Material shown ▸
▽
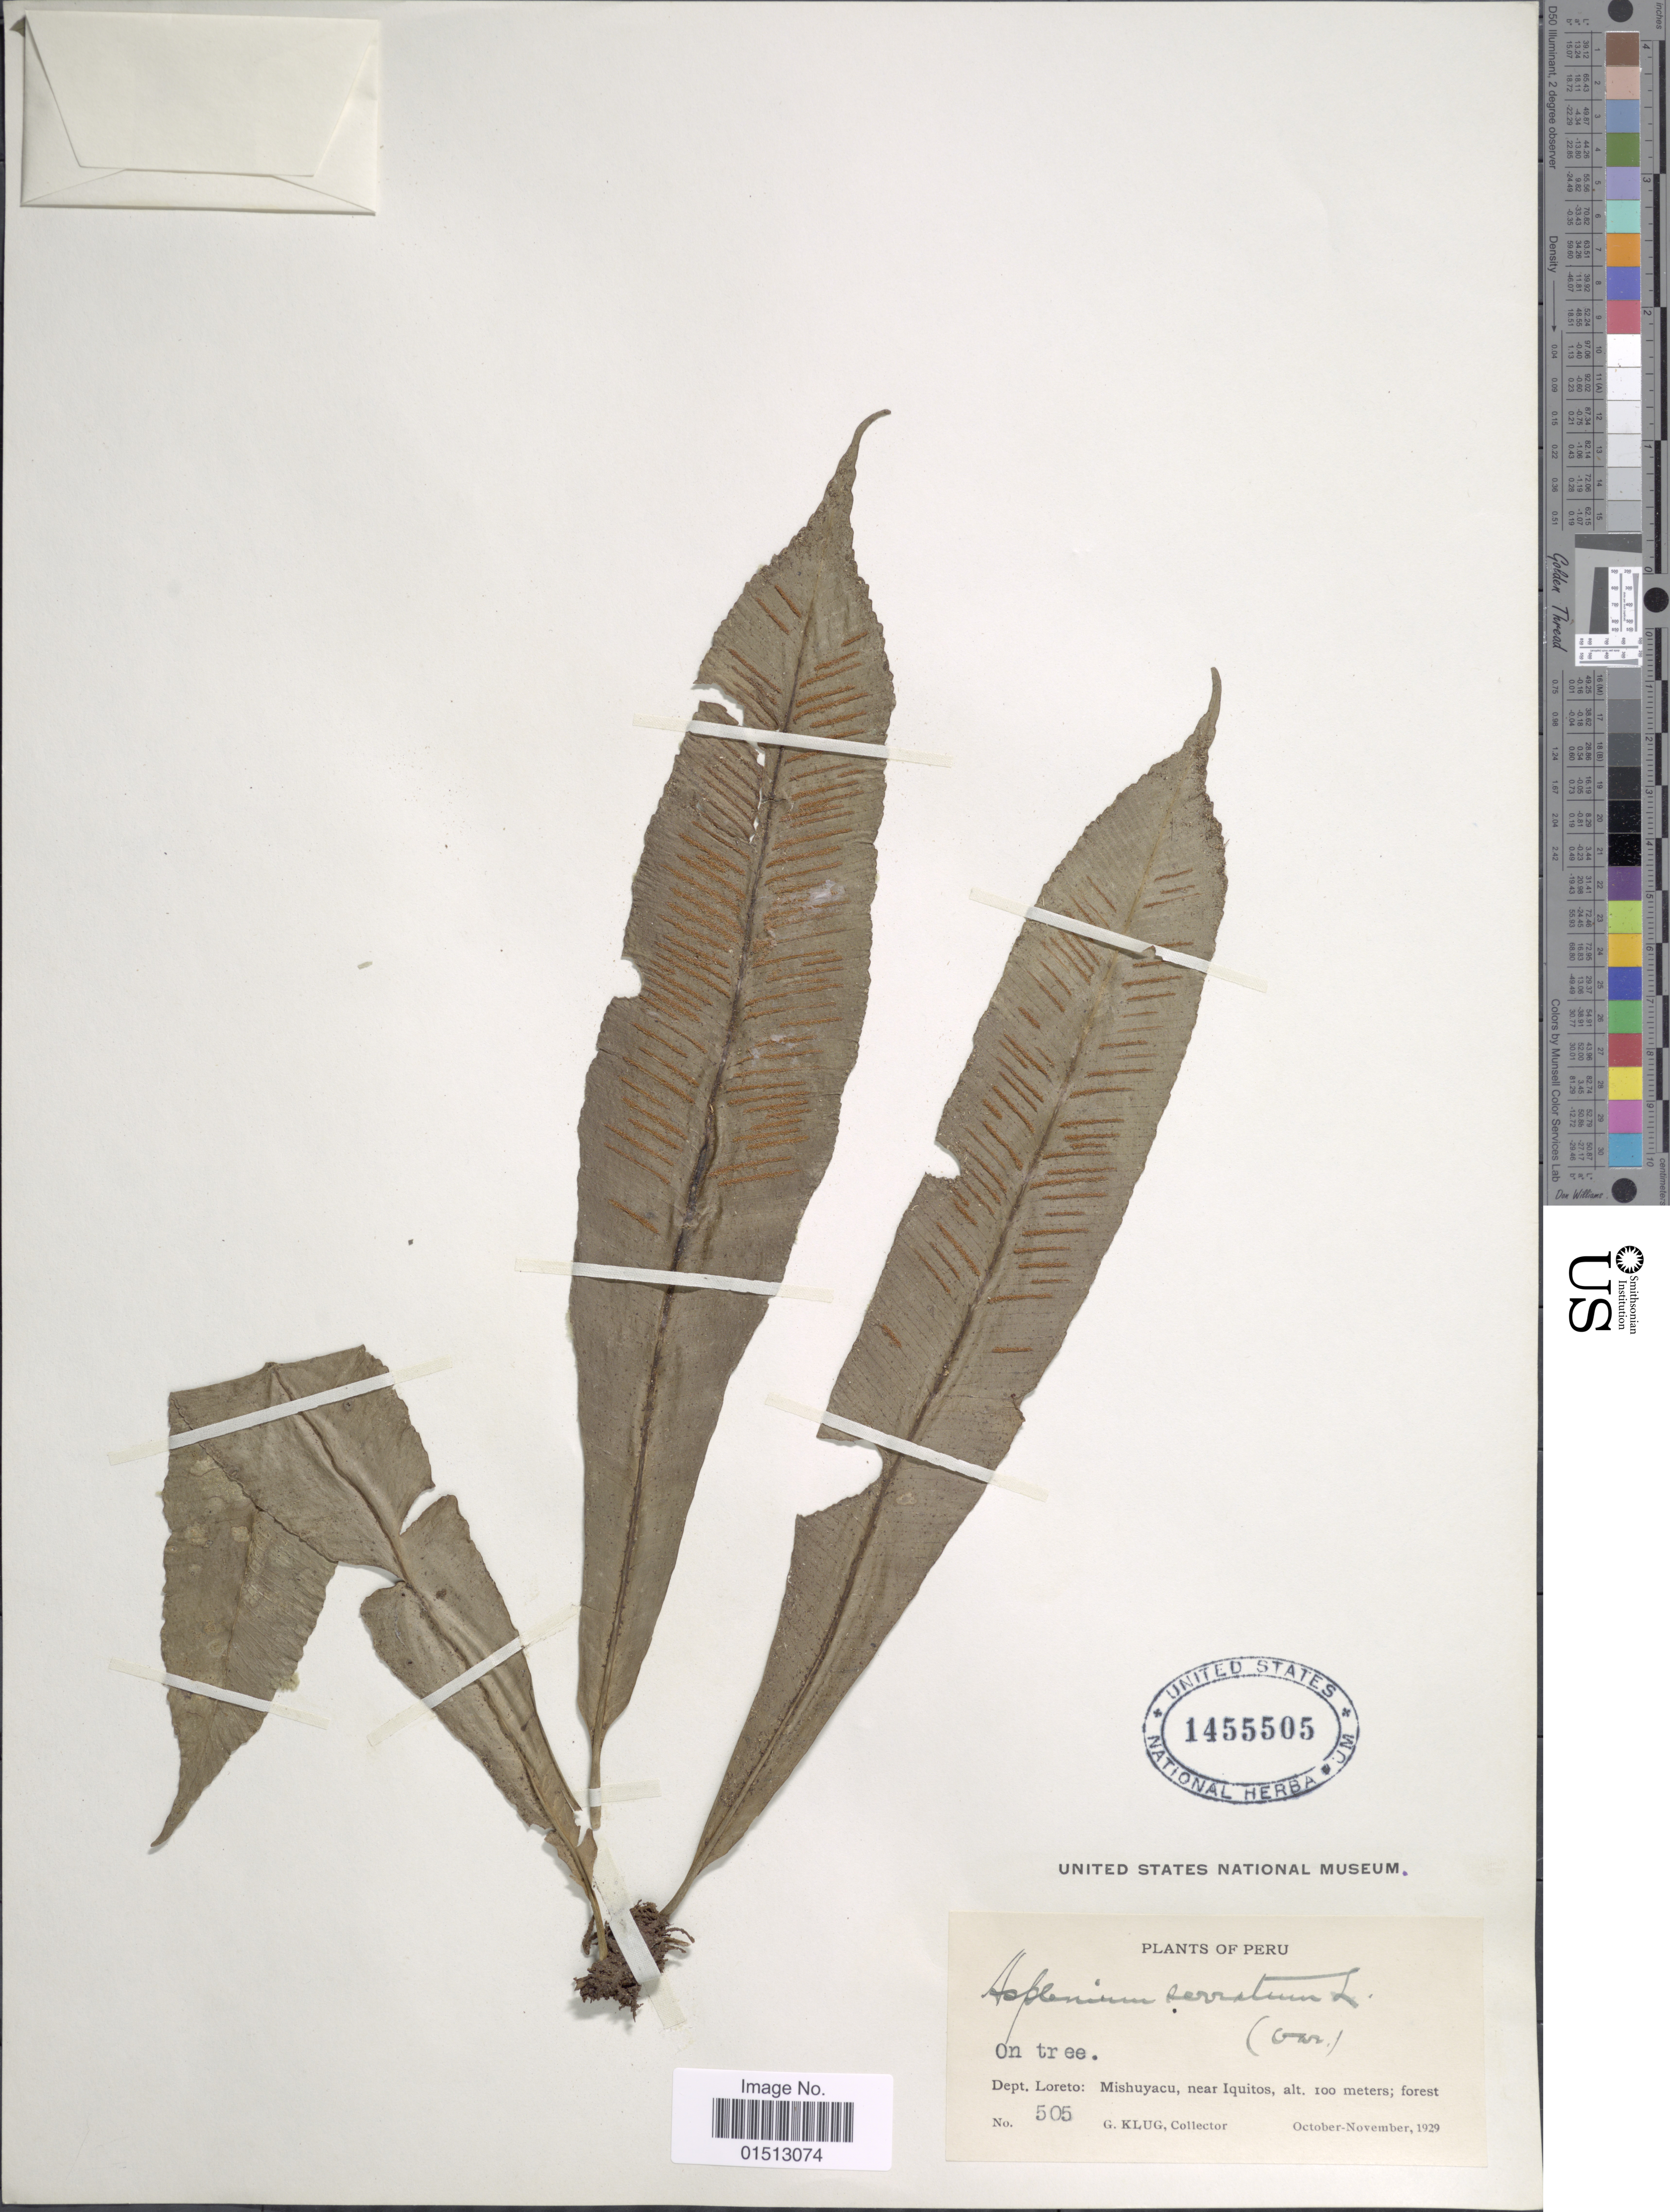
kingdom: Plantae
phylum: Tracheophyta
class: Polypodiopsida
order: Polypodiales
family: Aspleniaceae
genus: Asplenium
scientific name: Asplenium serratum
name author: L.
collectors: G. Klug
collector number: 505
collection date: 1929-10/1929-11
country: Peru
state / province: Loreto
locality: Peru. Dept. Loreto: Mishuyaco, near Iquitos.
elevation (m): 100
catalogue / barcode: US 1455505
△
Do this ▸ Copy the items exactly, beginning with the line that contains "scientific name: Asplenium serratum" and continuing through the last line of the items.

Result ▸
scientific name: Asplenium serratum
name author: L.
collectors: G. Klug
collector number: 505
collection date: 1929-10/1929-11
country: Peru
state / province: Loreto
locality: Peru. Dept. Loreto: Mishuyaco, near Iquitos.
elevation (m): 100
catalogue / barcode: US 1455505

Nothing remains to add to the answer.